Problem: Return only the number of lines in the records below where the string "board" shows up.

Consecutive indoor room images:
=== Section Start ===
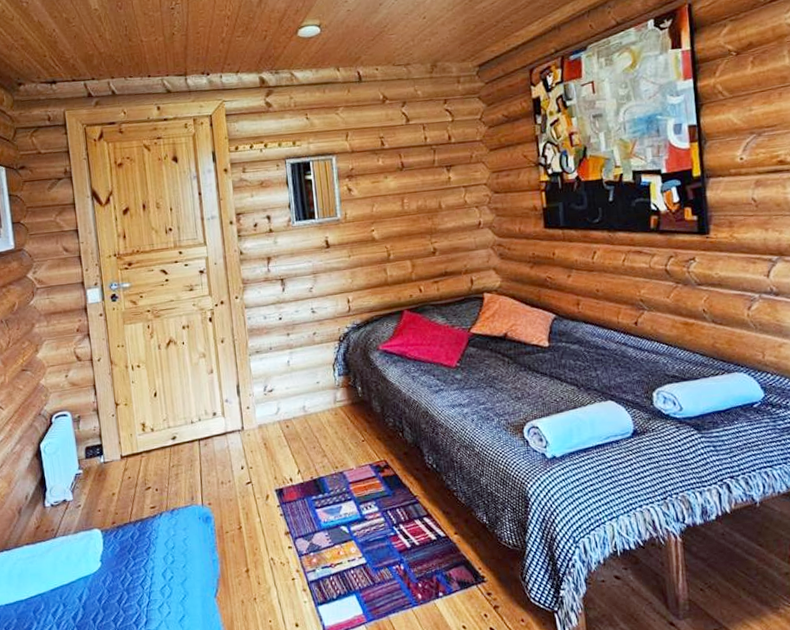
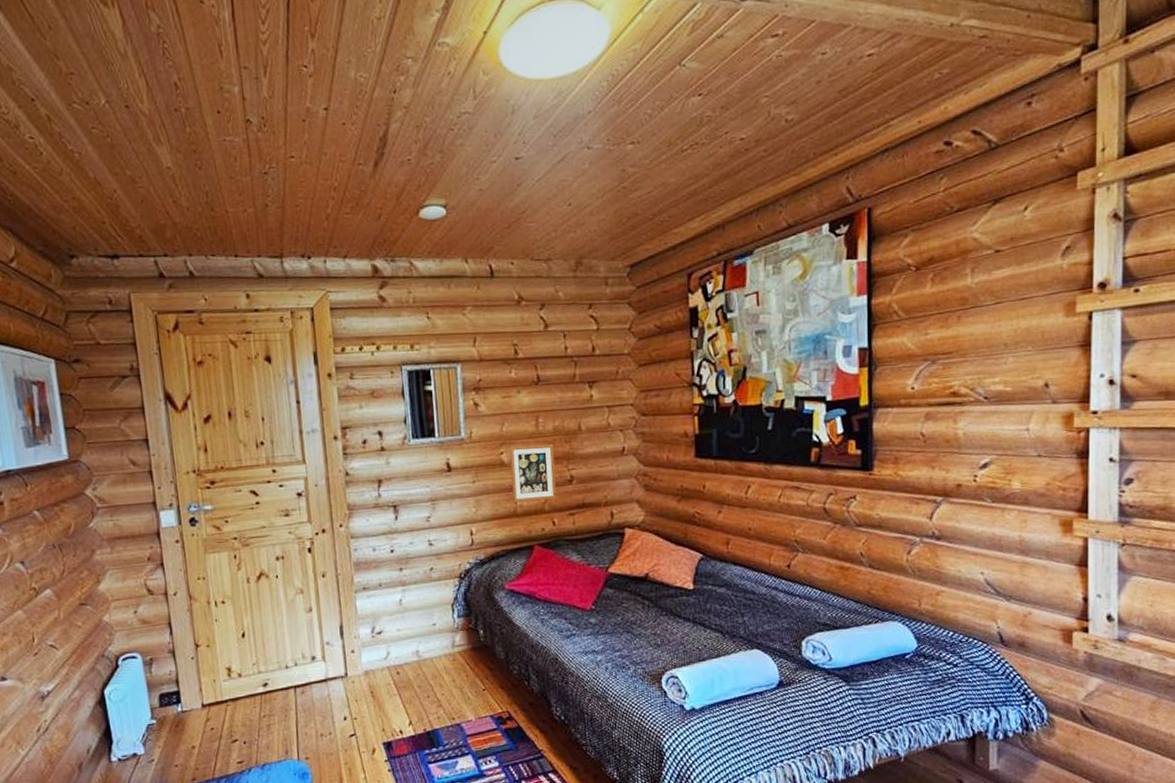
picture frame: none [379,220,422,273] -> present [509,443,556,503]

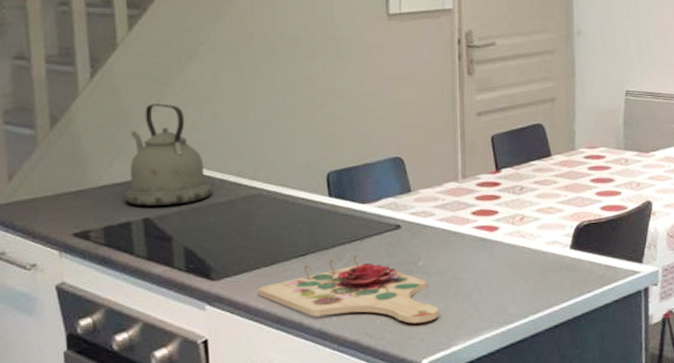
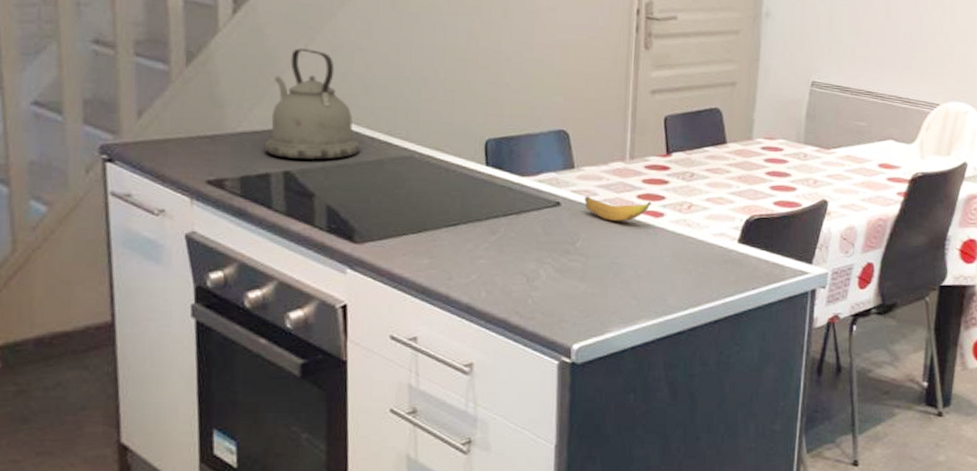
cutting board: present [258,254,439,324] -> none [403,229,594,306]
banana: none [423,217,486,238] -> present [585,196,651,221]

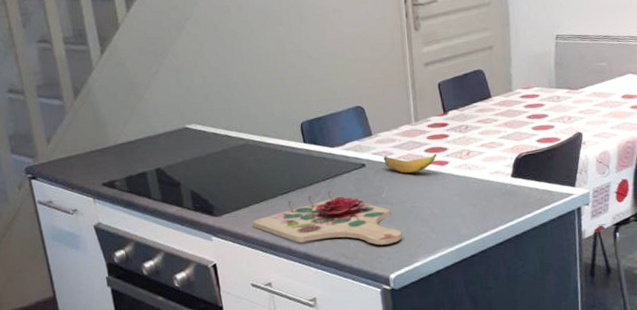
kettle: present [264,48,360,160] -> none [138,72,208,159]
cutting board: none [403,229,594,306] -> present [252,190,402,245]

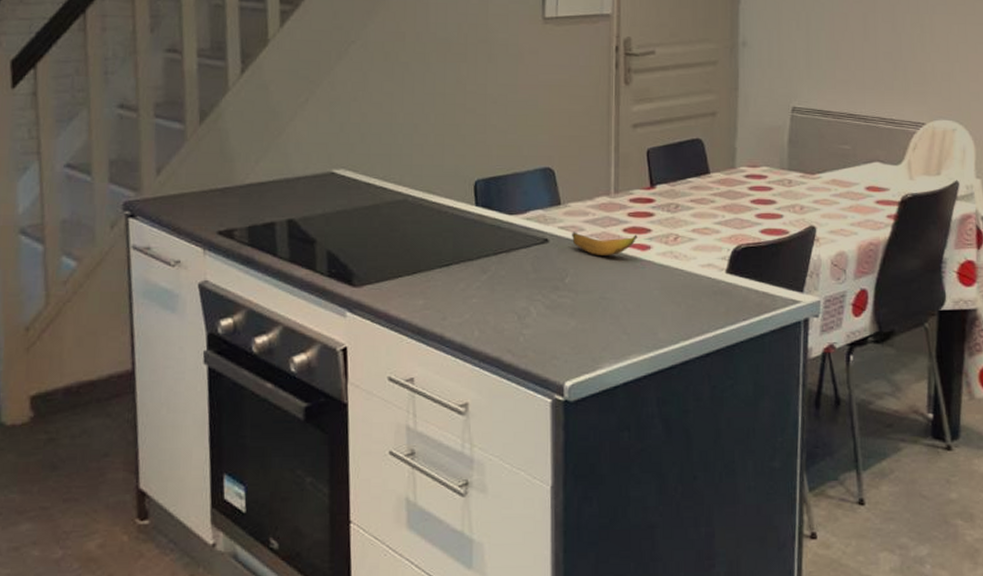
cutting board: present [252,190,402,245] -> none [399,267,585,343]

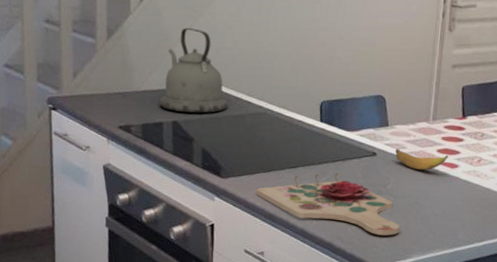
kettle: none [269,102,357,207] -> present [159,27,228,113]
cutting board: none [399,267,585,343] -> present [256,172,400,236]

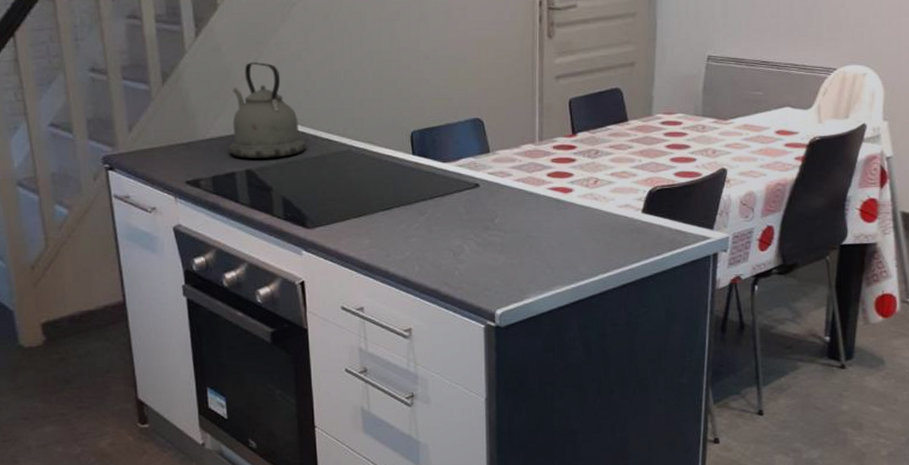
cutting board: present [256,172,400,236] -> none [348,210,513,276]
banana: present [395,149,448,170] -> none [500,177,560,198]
=== Section End ===
Solution to this exercise: 5